Philadelphia Fire Department deputy commissioner Craig Murphy said the fire was the worst he had seen in 35 years on the job.
He told reporters that the toll was "dynamic because there is still an ongoing recovery effort inside."
Murphy added it was too early to say what caused the blaze but that his department was investigating.
"It's not necessarily considered suspicious but we have all hands on deck because of the magnitude of this fire," he told reporters.
"We're in the process of investigating this to the highest level that we can. We're incorporating all of our resources."
He said that there were four smoke detectors in the building but none of them had been operating.
The building is owned by Philadelphia's public housing authority (PHA), which said the detectors had last been inspected in May 2021 and "were operating properly at that time."
"This unimaginable loss of life has shaken all of us at PHA," CEO Kelvin Jeremiah said in a statement.
- 'Devastating' -
Officers found "heavy fire" coming from the second floor of the three-story rowhouse when they arrived at 6:40 am (1140 GMT), the fire department said
"It took 50 minutes to place the fire under control," it said in a tweet.
About 26 people had been living in the building, eight on the first floor and 18 across the second and third floors, according to Murphy.
It wasn't clear how many people were in the building during the fire.
"Obviously the tragedy happened and we all mourn for it. But we can't make judgment on the number of people in the house," added Kenney.
The Philadelphia Inquirer quoted police as saying that the three-story home had been converted into two apartments.
Neighbors reached by local media said they had been shaken by the fire.
Bill Richards, who lives nearby, told the Inquirer that shortly before 7:00 am he had heard a woman scream "Oh my god, oh my god."
"It's totally devastating and upsetting," he said.
Ruslan Boroviy, a priest at the nearby Saint Nicolas Ukrainian Catholic Church said it would organize a prayer service on Wednesday night.
"It's a great tragedy for our neighborhood," he told AFP.

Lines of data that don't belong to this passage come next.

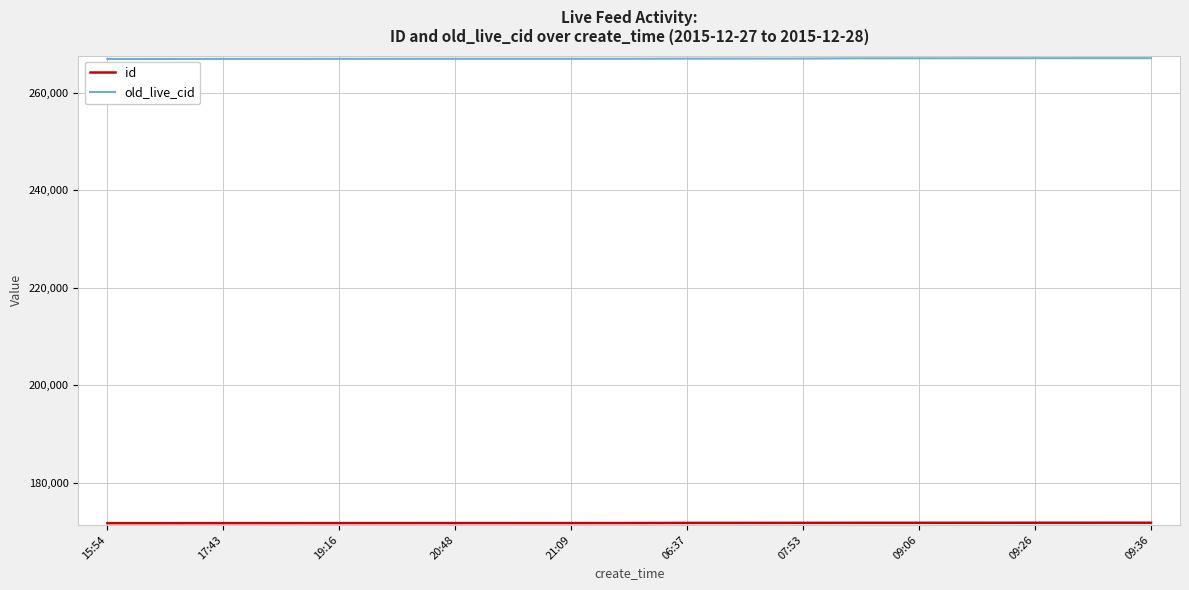

What is the maximum value shown in the chart?

267050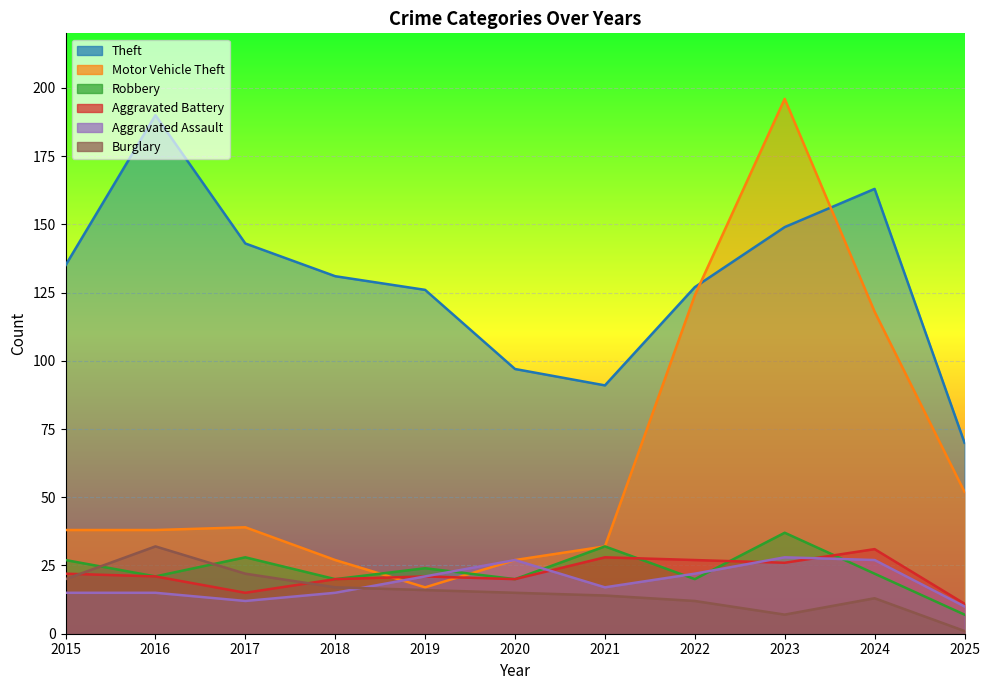

The Motor Vehicle Theft series shows 59 at 2015. True or false?

False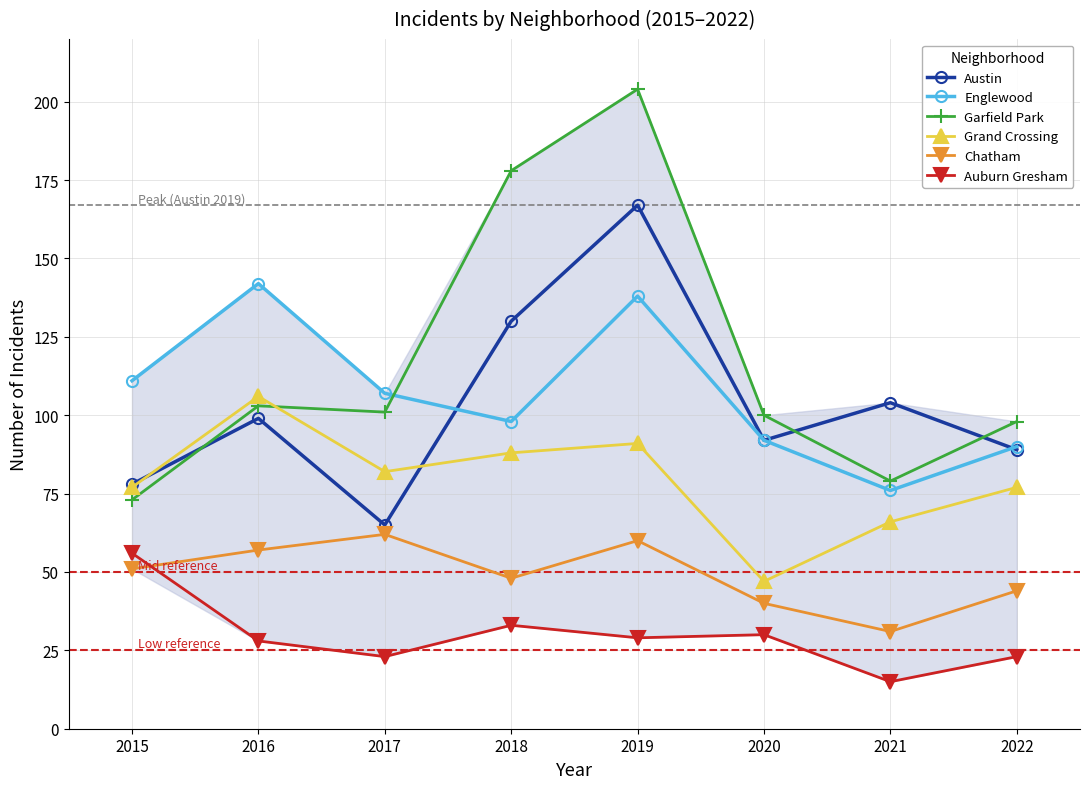

List the series in order of their peak value, lowest first.

Auburn Gresham, Chatham, Grand Crossing, Englewood, Austin, Garfield Park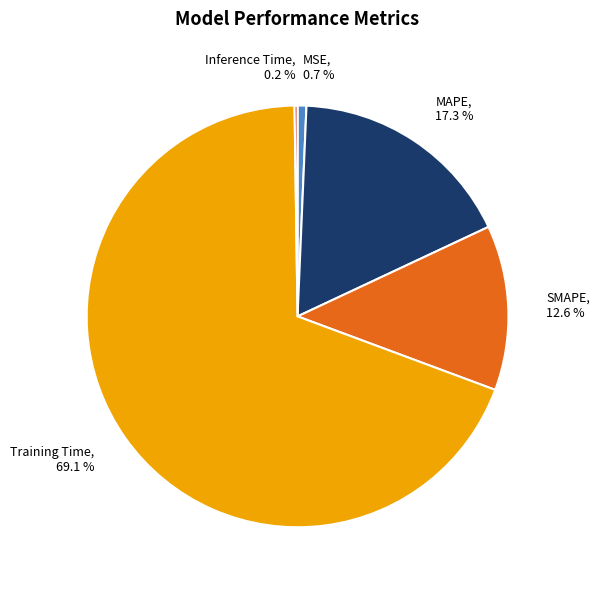

Which category has the biggest portion of the pie?

Training Time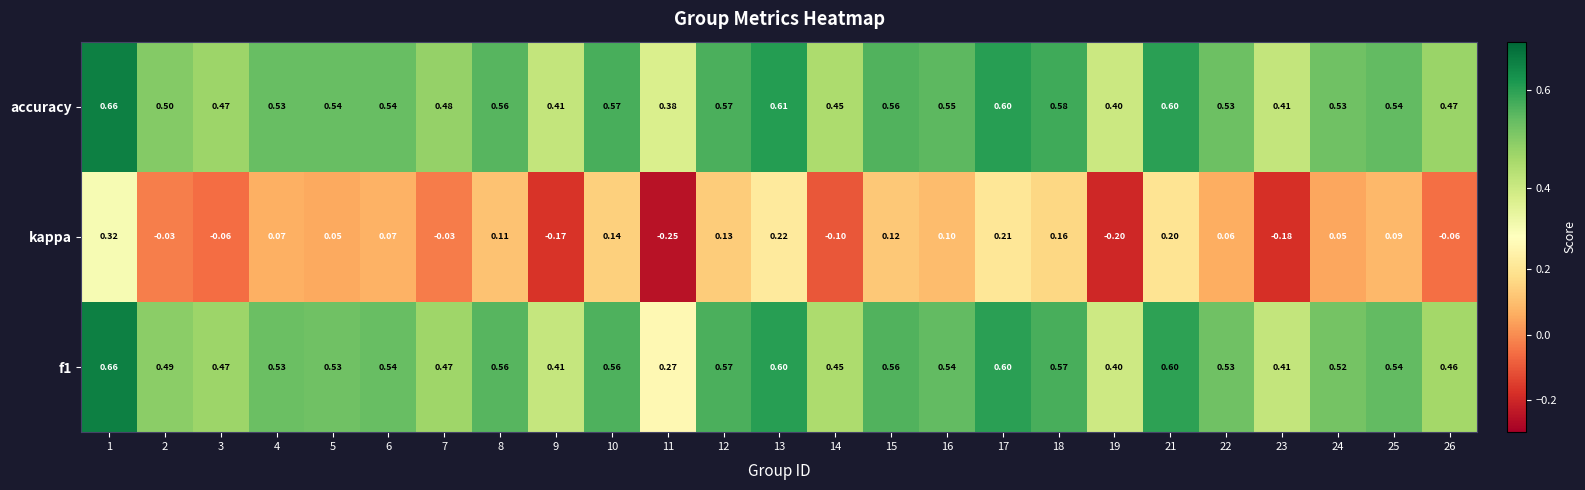

Which series has the largest total across all categories?

accuracy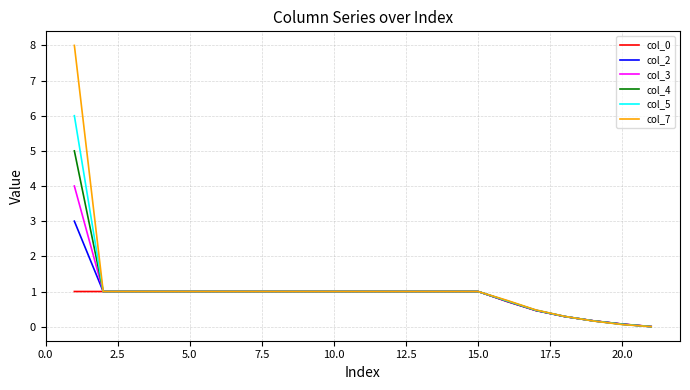

Which series has the widest spread of values?

col_7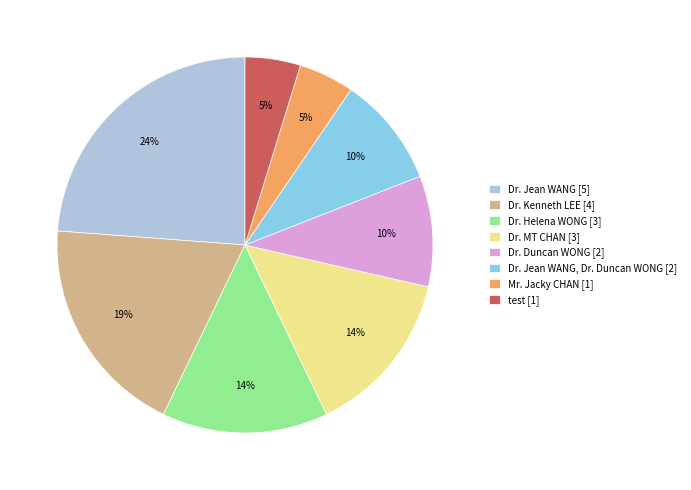

Is the sum of Dr. MT CHAN [3] and Dr. Duncan WONG [2] greater than half?

No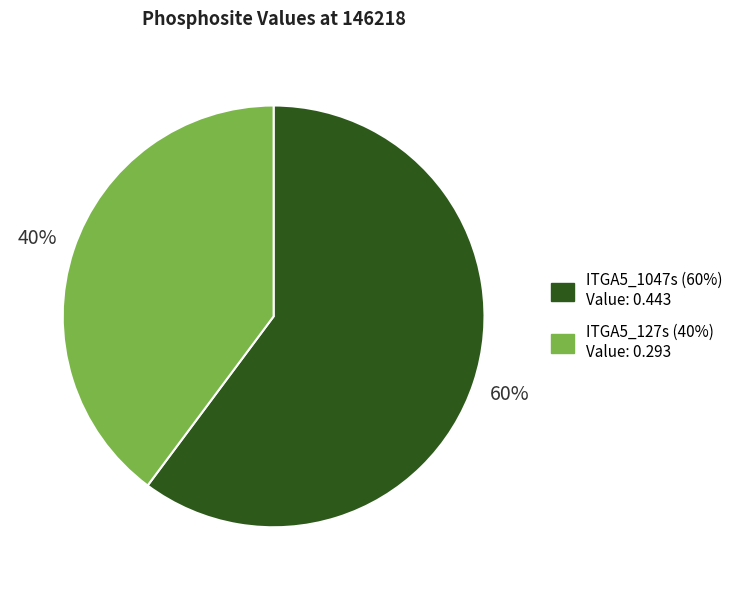

To the nearest percent, what percentage of the pie is ITGA5_1047s?

60%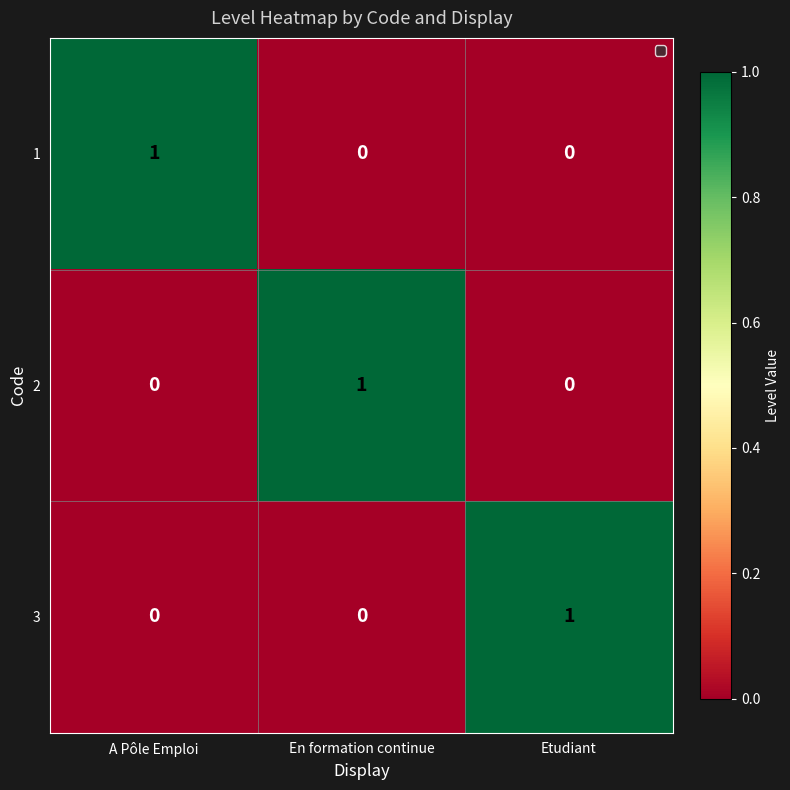

How many data points does each series have?

3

The residential area is just a few blocks walk from the Philadelphia Museum of Art and Rodin Museum.
The death toll was almost double that of a fire in Philadelphia in 2008 when seven immigrants died after a kerosene heater exploded in a three-story brick complex.
In December 2017, 13 people were killed in a blaze in an apartment building in the Bronx in New York City's deadliest fire in 25 years.